» Task details
Go through the data below and gather each line containing "Anomalia".
Top of Supplied material
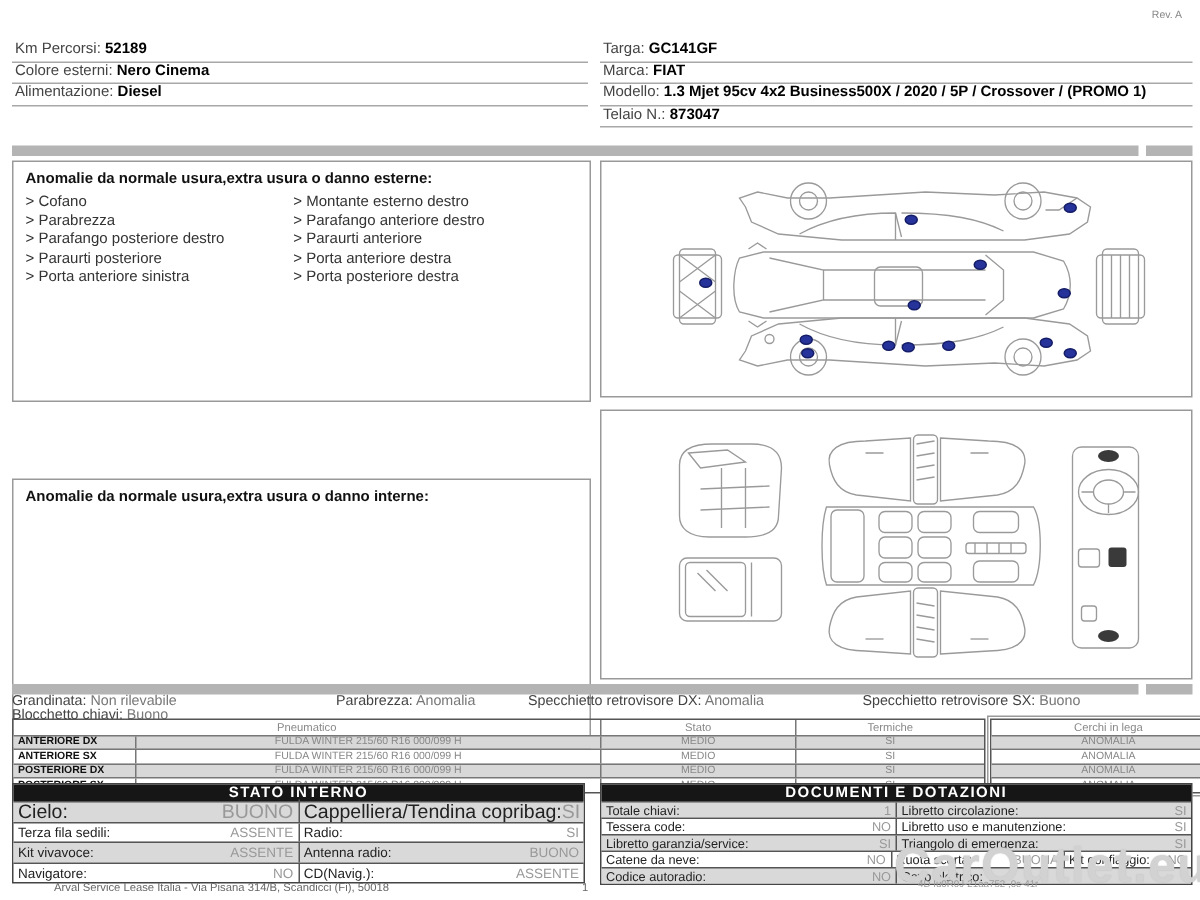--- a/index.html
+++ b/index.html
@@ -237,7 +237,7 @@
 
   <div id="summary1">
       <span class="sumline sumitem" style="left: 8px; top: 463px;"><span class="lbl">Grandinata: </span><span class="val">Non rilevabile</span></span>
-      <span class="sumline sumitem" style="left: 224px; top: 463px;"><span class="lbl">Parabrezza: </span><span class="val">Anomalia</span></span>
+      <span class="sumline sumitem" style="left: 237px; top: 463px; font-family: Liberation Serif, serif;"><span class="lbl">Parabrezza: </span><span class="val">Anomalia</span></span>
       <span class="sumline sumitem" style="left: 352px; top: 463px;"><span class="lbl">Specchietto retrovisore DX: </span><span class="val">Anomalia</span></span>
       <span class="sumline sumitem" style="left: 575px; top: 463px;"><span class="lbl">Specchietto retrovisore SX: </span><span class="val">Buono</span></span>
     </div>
Bottom of Supplied material
» Response below
-      <span class="sumline sumitem" style="left: 224px; top: 463px;"><span class="lbl">Parabrezza: </span><span class="val">Anomalia</span></span>
+      <span class="sumline sumitem" style="left: 237px; top: 463px; font-family: Liberation Serif, serif;"><span class="lbl">Parabrezza: </span><span class="val">Anomalia</span></span>
       <span class="sumline sumitem" style="left: 352px; top: 463px;"><span class="lbl">Specchietto retrovisore DX: </span><span class="val">Anomalia</span></span>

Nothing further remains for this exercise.